A new project by Terry Podgorski and Erin Brindley, two of the driving forces behind the now-defunct Circus Contraption, Cafe Nordo is a five-course, prix-fixe dinner celebration and exploration of the Carnal Food movement and the work of Chef Nordo Lefeszki. A little like dinner theatre but not, Cafe Nordo opens Thursday night and runs Thurs.-Sat. (except Halloween) until Nov. 21. Arrive around 7, seating is by 7:30; tickets are $85 in advance (but remember, that includes a five-course dinner with four wine pairings, and yes, it’s 21-and-over).
The entire affair is sort of like ethical consumerism on crack: these days, everyone’s concerned that their food is grain-fed, organically grown, ranged freely, and ethically slaughtered. Carnal Food takes the idea a step further and seeks to emotionally and intellectually engage you with the life and death of your food in deference to the near miraculous process which got it onto your plate, recounted in performance even as you eat it. It’s fun, a little disturbing, occasionally bordering on the perverse—latté activism infected with a viral strain of radical Marxism, intent on reconnecting you to your means of production over fine dining.
While I didn’t get a chance to sample the food, the menu is available online; that said, descriptions don’t do it justice, based on the pictures I saw. While I don’t want to give anything away, I’d suggest you give some thought to what, for instance, chicken consommé over pâté saffron dumplings might look like.
What I did see was the cast of six, featuring three of my favorite local performers, which should be enough to see you on the show/meal in its own right.
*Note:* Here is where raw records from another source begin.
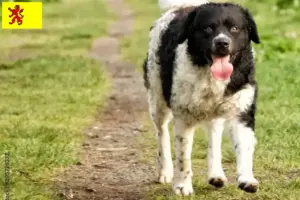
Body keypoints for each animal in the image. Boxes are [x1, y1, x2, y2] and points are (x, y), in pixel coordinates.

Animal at [143, 0, 260, 195]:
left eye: (235, 28)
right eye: (207, 28)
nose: (222, 43)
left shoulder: (241, 111)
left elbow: (244, 147)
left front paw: (247, 179)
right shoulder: (183, 116)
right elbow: (183, 156)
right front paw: (182, 185)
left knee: (214, 134)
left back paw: (216, 174)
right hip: (157, 99)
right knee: (162, 133)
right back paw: (165, 171)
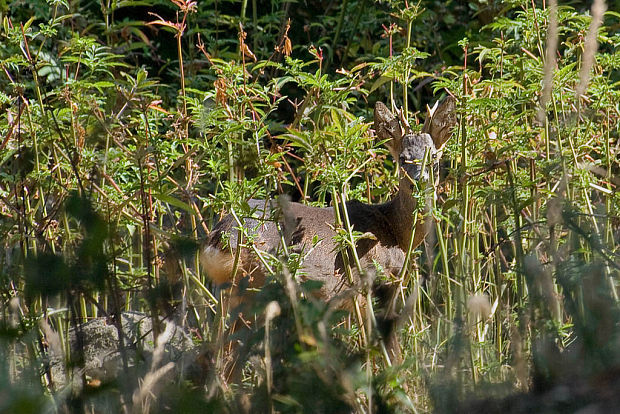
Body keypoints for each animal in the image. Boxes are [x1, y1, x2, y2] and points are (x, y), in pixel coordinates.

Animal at [202, 95, 456, 360]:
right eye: (403, 159)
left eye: (434, 157)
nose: (419, 181)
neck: (395, 232)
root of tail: (219, 237)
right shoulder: (378, 286)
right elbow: (388, 353)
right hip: (256, 287)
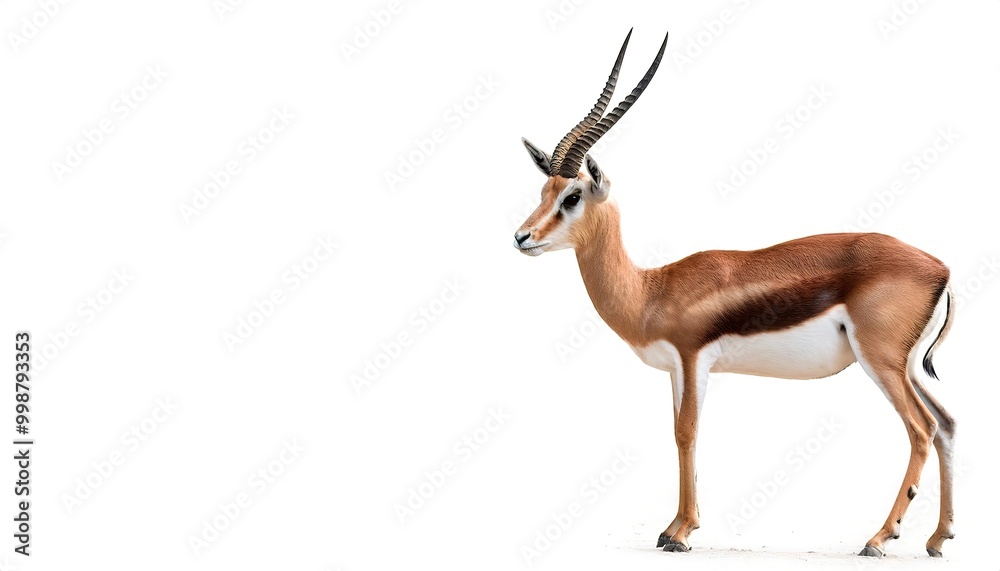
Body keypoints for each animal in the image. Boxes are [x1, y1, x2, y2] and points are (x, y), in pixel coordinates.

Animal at [514, 30, 956, 558]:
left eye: (573, 196)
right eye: (543, 191)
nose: (521, 238)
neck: (651, 290)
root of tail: (941, 269)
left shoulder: (693, 360)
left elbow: (687, 432)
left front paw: (680, 533)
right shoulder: (675, 370)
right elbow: (678, 433)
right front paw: (673, 527)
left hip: (882, 362)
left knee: (922, 429)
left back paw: (878, 539)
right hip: (909, 367)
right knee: (948, 424)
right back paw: (938, 539)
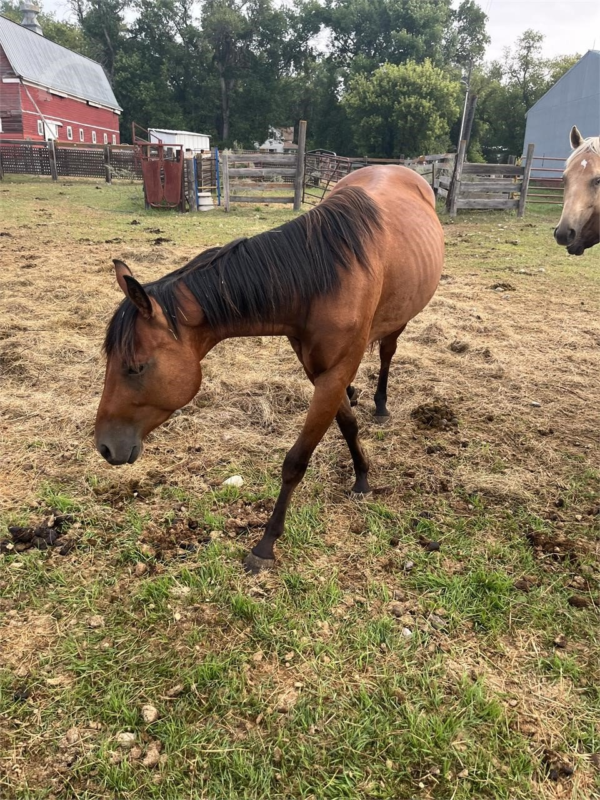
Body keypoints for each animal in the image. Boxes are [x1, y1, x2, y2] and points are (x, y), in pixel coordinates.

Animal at [96, 166, 446, 572]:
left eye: (136, 367)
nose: (104, 446)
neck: (324, 277)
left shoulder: (334, 371)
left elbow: (296, 461)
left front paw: (266, 544)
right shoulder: (318, 369)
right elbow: (346, 423)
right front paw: (361, 474)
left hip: (399, 319)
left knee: (388, 352)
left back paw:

Opal Peachey’s probably the least well known of the three. It turns out she mostly works on the technical side, but I caught her in a small play called Pretty Girls back in July, a show produced by Peachey and two collaborators that started as a project at Cornish. Not only was the play intellectually challenging and conceptually ambitious (particularly for such a small theatre), but Peachey delivered a stunning comic-satiric performance, making me wonder why she doesn’t wind up onstage more.
Carter Rodriquez, one of the waiters, has been around the Seattle theatre-scene for years, but I remember him mostly from the Edge Theatre Ensemble’s stunning production of Brecht’s Mother Courage and All Her Children last year, when he played the cook opposite the incredible Betty Campbell as Mother Courage.
And then there’s Becky Poole, experimental comedienne and performance artist, who moved to Seattle after a fairly successful career in New York, including voice-over and music work for Discovery Channel and Nickelodeon. I’ve never her seen her comedy, but was amazed by her solo performance piece murder, hope in January at Annex Theatre, as well as by her turn in Sunday Service at Northwest New Works in June, opposite Sarah Edwards, Erin Jorgensen, and Paige Weinheimer.
Backstage, Poole caught my eye and, with a sardonic grin, admitted, “My entire career, I’ve managed not to have a food service job, and now I’m playing a server.”